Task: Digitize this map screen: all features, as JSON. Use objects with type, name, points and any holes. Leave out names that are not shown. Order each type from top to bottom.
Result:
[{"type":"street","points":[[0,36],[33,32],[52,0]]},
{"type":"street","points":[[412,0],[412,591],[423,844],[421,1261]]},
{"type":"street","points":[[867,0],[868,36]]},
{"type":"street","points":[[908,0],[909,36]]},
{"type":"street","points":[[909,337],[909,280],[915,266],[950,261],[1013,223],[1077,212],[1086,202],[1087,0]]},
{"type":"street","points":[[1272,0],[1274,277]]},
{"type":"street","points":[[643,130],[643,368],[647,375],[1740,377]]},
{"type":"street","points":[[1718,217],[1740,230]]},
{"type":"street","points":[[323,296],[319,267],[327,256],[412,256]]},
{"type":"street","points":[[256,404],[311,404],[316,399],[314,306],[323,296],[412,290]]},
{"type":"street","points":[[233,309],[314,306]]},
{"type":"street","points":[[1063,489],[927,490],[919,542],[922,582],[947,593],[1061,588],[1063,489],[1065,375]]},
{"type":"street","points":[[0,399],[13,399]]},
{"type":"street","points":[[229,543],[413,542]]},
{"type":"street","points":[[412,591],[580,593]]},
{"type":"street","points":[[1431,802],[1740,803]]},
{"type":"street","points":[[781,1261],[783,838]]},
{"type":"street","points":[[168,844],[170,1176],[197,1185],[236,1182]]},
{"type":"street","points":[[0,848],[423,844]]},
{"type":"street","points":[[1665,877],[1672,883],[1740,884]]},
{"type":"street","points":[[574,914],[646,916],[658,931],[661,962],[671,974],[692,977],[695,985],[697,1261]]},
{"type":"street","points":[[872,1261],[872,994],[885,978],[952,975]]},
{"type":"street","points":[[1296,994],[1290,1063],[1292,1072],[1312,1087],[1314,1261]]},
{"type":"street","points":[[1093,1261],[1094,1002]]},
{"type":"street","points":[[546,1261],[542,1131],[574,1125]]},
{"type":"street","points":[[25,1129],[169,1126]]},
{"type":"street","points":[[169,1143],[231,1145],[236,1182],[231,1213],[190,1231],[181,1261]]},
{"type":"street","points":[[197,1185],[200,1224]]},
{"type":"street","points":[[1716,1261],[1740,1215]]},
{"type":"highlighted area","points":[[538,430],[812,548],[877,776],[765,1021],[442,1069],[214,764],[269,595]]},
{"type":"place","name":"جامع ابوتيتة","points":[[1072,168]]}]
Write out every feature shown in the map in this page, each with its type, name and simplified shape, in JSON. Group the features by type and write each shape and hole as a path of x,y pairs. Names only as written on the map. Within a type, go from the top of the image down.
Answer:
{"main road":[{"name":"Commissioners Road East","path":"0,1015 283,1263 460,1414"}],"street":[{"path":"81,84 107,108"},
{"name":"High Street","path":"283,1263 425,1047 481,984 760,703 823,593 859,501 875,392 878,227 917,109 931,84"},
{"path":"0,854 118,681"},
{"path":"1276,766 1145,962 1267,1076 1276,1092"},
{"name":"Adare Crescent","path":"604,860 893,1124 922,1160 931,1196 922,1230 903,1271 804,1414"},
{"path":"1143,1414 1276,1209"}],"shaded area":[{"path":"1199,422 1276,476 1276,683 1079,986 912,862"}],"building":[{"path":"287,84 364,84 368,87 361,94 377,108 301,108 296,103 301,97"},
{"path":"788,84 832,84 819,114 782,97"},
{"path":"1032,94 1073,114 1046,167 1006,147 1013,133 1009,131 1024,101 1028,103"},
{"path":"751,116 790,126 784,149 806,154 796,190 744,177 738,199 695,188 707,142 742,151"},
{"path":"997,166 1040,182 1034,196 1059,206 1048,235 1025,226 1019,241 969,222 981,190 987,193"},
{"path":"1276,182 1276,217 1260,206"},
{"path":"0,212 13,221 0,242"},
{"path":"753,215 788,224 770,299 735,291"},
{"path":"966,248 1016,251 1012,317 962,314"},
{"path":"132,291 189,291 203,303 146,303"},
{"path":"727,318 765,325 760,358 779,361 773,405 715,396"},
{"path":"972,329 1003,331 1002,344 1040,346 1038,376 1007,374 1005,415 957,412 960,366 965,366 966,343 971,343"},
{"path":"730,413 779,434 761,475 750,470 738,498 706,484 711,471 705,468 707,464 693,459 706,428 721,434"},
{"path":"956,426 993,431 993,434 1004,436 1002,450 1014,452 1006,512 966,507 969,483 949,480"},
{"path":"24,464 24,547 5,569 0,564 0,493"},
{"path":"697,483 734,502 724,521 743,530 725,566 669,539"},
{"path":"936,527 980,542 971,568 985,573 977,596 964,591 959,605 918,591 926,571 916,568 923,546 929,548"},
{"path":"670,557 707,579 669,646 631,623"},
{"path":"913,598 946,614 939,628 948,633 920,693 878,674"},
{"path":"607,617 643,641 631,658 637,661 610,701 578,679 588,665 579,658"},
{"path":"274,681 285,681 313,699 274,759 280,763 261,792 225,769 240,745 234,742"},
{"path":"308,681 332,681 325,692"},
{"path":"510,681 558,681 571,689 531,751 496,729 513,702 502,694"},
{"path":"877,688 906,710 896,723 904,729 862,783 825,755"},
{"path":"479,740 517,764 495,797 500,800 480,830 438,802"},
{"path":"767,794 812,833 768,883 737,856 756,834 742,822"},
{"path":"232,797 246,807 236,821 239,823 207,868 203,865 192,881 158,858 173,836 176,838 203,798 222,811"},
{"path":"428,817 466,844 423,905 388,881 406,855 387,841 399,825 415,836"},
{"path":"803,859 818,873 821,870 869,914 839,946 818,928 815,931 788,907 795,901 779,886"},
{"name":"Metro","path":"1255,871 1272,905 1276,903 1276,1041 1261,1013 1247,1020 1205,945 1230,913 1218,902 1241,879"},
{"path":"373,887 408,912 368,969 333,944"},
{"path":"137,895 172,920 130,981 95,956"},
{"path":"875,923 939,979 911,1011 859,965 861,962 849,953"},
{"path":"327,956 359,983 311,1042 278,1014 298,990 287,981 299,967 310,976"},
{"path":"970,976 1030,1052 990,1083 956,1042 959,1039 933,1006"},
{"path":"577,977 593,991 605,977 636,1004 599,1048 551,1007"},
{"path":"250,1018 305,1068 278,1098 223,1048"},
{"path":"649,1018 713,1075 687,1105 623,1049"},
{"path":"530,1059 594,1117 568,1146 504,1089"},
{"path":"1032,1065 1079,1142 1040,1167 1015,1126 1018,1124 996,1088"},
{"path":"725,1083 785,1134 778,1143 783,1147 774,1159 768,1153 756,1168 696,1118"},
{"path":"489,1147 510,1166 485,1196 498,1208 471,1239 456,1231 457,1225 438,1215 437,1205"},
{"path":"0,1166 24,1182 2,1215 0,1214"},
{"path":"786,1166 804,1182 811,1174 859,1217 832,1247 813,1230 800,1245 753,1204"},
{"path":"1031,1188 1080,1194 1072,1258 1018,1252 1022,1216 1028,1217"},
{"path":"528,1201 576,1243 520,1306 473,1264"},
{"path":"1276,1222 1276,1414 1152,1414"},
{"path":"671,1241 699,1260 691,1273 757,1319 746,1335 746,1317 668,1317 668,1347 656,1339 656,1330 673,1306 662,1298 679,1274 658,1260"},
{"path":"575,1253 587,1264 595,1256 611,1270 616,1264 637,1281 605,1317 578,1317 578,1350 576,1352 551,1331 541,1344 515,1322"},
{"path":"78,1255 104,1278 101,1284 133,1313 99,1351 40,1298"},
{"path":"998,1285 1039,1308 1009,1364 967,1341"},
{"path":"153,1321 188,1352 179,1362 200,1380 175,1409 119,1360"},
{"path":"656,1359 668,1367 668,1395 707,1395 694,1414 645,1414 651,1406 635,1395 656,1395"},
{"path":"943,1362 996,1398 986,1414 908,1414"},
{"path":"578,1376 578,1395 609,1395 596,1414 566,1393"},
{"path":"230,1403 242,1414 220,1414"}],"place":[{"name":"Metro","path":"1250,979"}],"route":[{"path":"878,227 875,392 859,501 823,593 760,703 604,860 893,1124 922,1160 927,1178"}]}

PROBLEM —
Lines of the material in which the word "area" occurs are to be copied out.

YOUR RESPONSE —
{"type":"highlighted area","points":[[538,430],[812,548],[877,776],[765,1021],[442,1069],[214,764],[269,595]]},
{"path":"1143,1414 1276,1209"}],"shaded area":[{"path":"1199,422 1276,476 1276,683 1079,986 912,862"}],"building":[{"path":"287,84 364,84 368,87 361,94 377,108 301,108 296,103 301,97"},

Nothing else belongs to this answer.